El actor que ganara el Oscar por ‘El beso de la mujer araña ‘ha muerto este domingo a los 71 años. Su carrera fue siempre a contracorriente, empeñado en dignificar una industria cada vez más infantilizada William Hurt consiguió definir una década entera desde su absoluto compromiso con justo lo contrario de lo que significó precisamente su […]
El actor que ganara el Oscar por ‘El beso de la mujer araña ‘ha muerto este domingo a los 71 años. Su carrera fue siempre a contracorriente, empeñado en dignificar una industria cada vez más infantilizada
William Hurt consiguió definir una década entera desde su absoluto compromiso con justo lo contrario de lo que significó precisamente su tiempo. Si el cine de los 80 se caracterizó, y así pasó a los anales de la nostalgia, por la feliz y descerebrada celebración del blockbuster, por la asunción tan trágica como irresponsable del fracaso de la revolución pretendida por el Nuevo Hollywood de Scorsese, Coppola y compañía, William Hurt no fue así.
Él se mantuvo firme para recordarnos lo que pudo ser y finalmente no fue. Cada una de las películas que marcó a fuego su carrera estuvo ahí para dejar constancia de la posibilidad de lo distinto, de la certeza de lo sublime, de la rareza de lo único.

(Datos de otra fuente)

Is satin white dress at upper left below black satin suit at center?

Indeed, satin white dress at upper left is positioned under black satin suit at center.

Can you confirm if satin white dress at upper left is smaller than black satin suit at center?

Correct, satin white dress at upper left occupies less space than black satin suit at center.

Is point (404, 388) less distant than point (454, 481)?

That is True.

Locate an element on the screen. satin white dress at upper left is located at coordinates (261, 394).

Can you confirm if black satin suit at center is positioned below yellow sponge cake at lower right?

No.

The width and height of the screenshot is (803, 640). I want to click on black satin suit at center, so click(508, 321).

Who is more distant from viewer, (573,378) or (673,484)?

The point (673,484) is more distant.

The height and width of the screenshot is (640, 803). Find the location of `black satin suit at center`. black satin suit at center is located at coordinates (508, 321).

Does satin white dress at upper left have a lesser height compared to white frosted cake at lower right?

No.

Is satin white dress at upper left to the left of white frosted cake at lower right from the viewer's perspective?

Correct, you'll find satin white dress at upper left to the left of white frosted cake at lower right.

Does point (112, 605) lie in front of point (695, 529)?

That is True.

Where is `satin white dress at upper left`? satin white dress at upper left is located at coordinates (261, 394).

Este domingo William Hurt murió a los 71 años y su imagen permanece indeleble asociada al personaje excesivo y desangrado de Luis Molina en El beso de la mujer araña. A él, trabajo por el que ganó el Oscar, y al de Ned Racine en Fuego en el cuerpo.

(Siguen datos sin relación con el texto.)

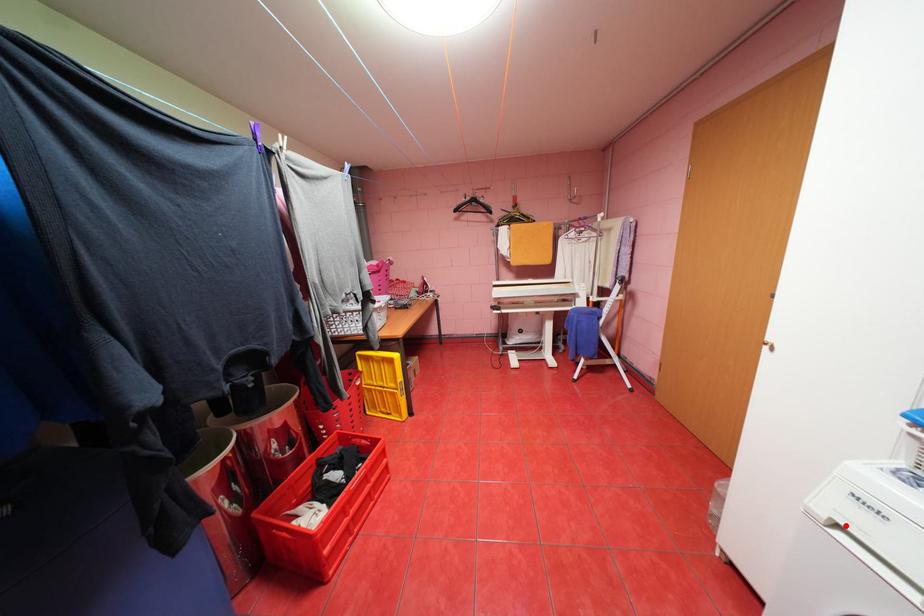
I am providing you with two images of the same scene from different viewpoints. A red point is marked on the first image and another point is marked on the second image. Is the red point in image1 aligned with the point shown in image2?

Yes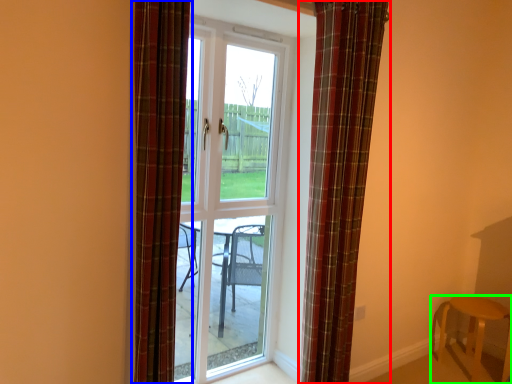
Question: Estimate the real-world distances between objects in this image. Which object is farther from curtain (highlighted by a red box), curtain (highlighted by a blue box) or furniture (highlighted by a green box)?

Choices:
 (A) curtain
 (B) furniture

Answer: (B)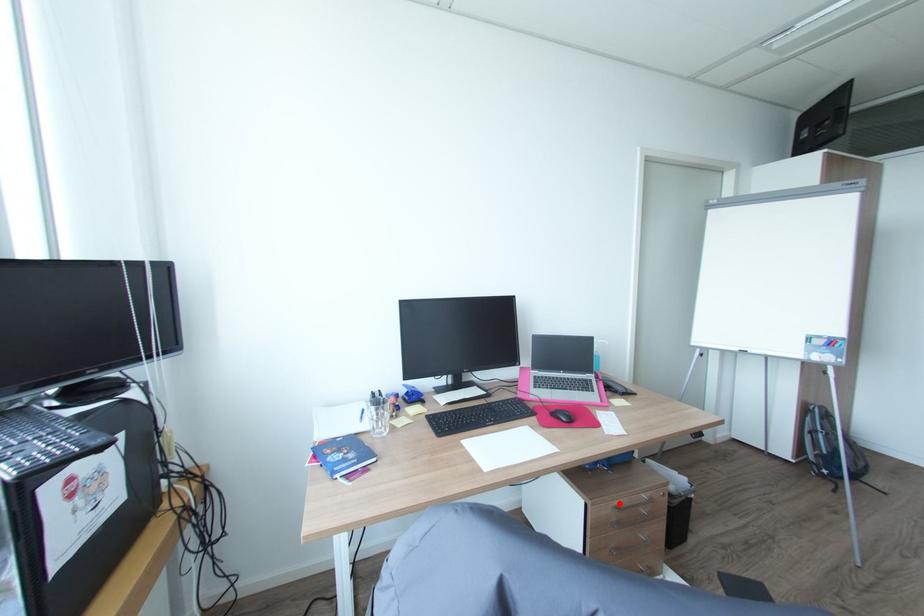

O al de Tom Grunick por Al filo de la noticia. Entre 1981 y 1988, entre el thriller algo más que sólo tórrido de Lawrence Kasdan junto a Kathleen Turner y su papel en El turista accidental, también de Kasdan y también con Turner en llamas, no hubo en Hollywood actor más contumaz en la desesperación y más amante del riesgo y de los caminos imposibles que él.
La Academia se lo reconoció nominándole de forma consecutiva en 1985, 1986 y 1987. Respectivamente, por la cinta de Héctor Babenco sobre la novela de Manuel Puig (la del Oscar), por el melodrama olvidable pese a todo Hijos de un dios menor,de Rada Haines, y por la citada Al filo de la noticia, de James L. Brooks.

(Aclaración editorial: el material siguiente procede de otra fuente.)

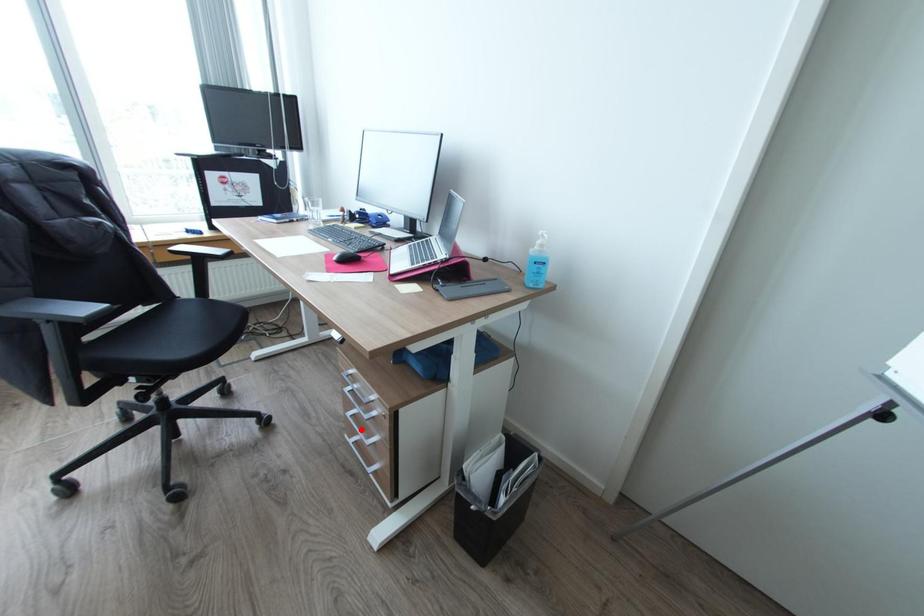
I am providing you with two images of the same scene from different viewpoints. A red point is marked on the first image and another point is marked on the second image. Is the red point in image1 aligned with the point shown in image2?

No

Tendrían que pasar años de silencio y de enclaustramiento voluntario (o menos) lejos del ruido que siempre evitó para volver a recuperarle en el inmenso actor de carácter que siempre fue y quiso ser. A. I. Inteligencia Artificial (2001), El bosque (2004) o El buen pastor (2006) son sólo algunos de sus mejores y contados reencuentros. En 2005, David Cronenberg contó con él para Una historia de violencia y la Academia no pudo por menos que rendirse de nuevo a la evidencia.
Hurt nació el 20 de marzo de 1950 en Washington, DC. Sus padres, que poco tenían que ver con el mundo cine, se separaron cuando él tenía 6 años. Asistió a la Universidad de Tufts, donde estudió teología, antes de mudarse a la academia Juilliard para dedicarse a su vocación casi sagrada con todas las consecuencias y contra todos los dictados de su época.
Pocos actores pueden presumir de empezar en el cine de manera más sorprendente, visceral y colérica. Y entre el aplauso unánime. Su primer papel en la pantalla grande fue como el protagonista del thriller de ciencia ficción de Ken Russell Un viaje alucinante al fondo de la mente. Quizá sus efectos especiales hayan cogido algo de polvo, pero su inapelable puesta en escena sigue siendo tan audaz como magnética. Hurt hace suyo el papel de científico que se desmorona con una claridad que bien podría ser una suerte de vaticinio existencial de todo lo que vendría después.